Nearly twenty years ago, I was offered a $20K/yr.- plus-tuition-and-fees fellowship from a top 20 Ph.D program. I don't think they were trying to game the U.S. News rankings (if they even existed), I think they were trying to get me to come there rather than pay to go one of the more highly-ranked program where I had been accepted.
I'm assuming that for a certain range of LSAT scores (I'll posit 160+), any student has a chance to go to a lesser school on the cheap (lesser being relative to his/her own LSAT, measured by the USNews rankings) or pay the full amount to go to a more highly ranked school. If I'm right it seems like the fairness issue is less compelling that the post suggests since it represents a reasoned decision made by the student. Students might often make poor decisions, but that seems neither here nor there.
Obviously a significant chunk of actual and potential law students fall out of the scholarship range (whatever it actually is). Even for them, though, the incentives of the current system are about right, trumping concerns about fairness. Lord knows there's no need to entice more people into law school, particularly those that are least likely to end up as successful lawyers.
Assume that LSAT proxies grades, which together proxy legal ability; why shouldn't the less-able subsidize the education of the more-able?
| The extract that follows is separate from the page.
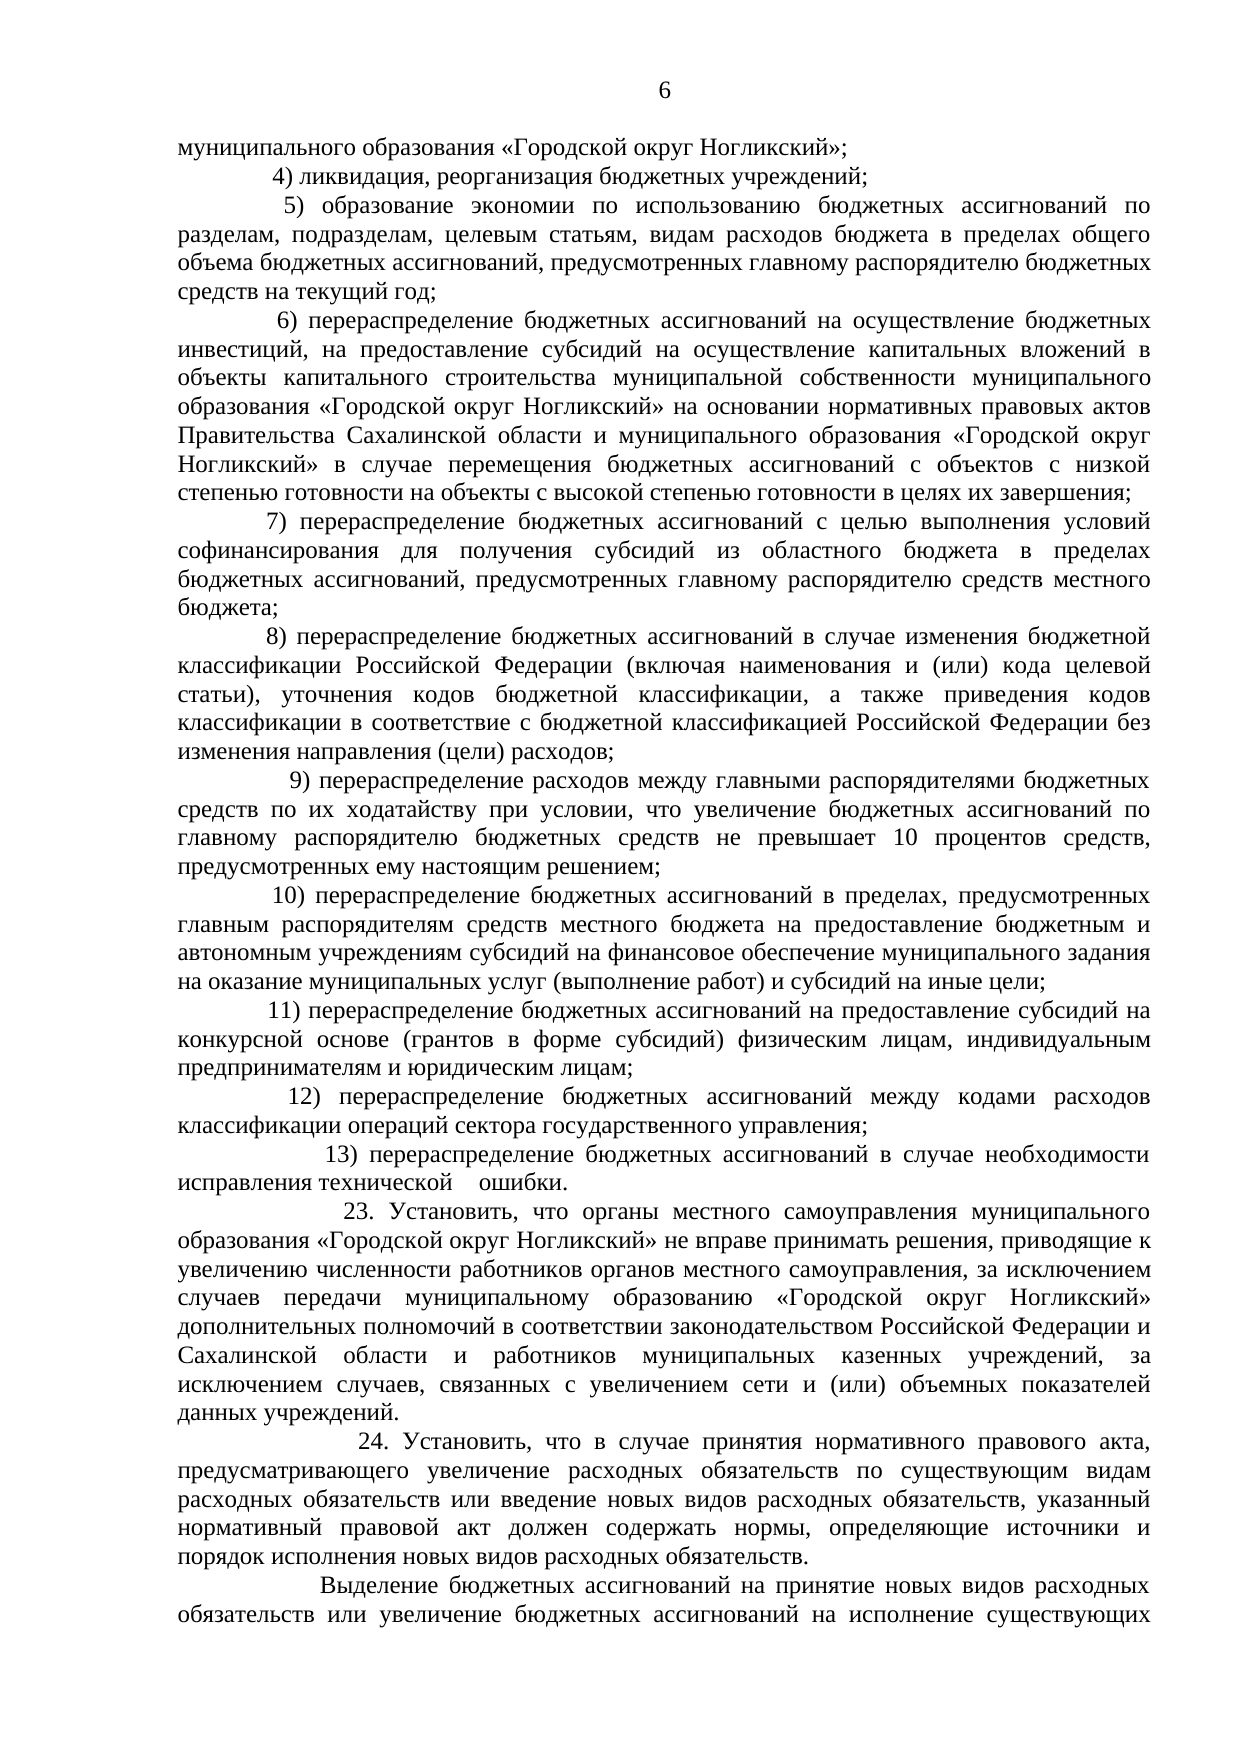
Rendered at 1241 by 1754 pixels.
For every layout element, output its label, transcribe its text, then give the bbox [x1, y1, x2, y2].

If the system, as it is, induces more competent people to enter the practicing bar and contribute in whatever way they wish, isn't it better?
Additionally, merit scholarships for the best and brightest free their hands to NOT pursue corporate law if the wish, in effect allowing them to consider so-called "public interest" law as an alternative career path.
How is this a "fairness" issue at all? The tuition at law schools is known in advance. Many students with low LSAT scores, low GPAs, or both, are happy to pay it (and would gladly pay far more to attend schools that did not accept them--a friend of a friend swore she would pay "millions" for a Yale degree). This is nothing more than schools sweetening the deal for the best students they admit. "Need based" scholarships make no sense for professional schools.
I'm confused. Under what definition of the word fair are you operating? If fairness in terms of scholarships at law schools is defined as "the rewards ought to be doled out to those with best numbers," what is happening is perfectly fine. If fairness is defined as a Rawlsian ideal that society ought be organized so that those who are most disadvantaged ought to be the beneficiaries of social policy, well then you're right. I'm not sure how you expect the definition of "fairness" under which you operate to be the universal one.
Furthermore, if we look at this in strictly value-for-value terms (even leaving the value of a boost in US News rankings aside), it's not so unfair even under your own definition of the term. The students with scholarships are bringing in pretty high value for everyone in the school. I am not a lawyer, but I've done some LSAT's for fun (geek, I know) and they seem to be a decent measure of intelligence. Given that LSAT's are likely correlated with intelligence and high levels of knowledge, aren't the students with high LSAT's (and hence scholarships), providing a benefit to the other students? I would think that everyone benefits by having lots of smart people around. I'm not sure what monetary value we ought to associate to this, but I think that at this point, we're just haggling over price.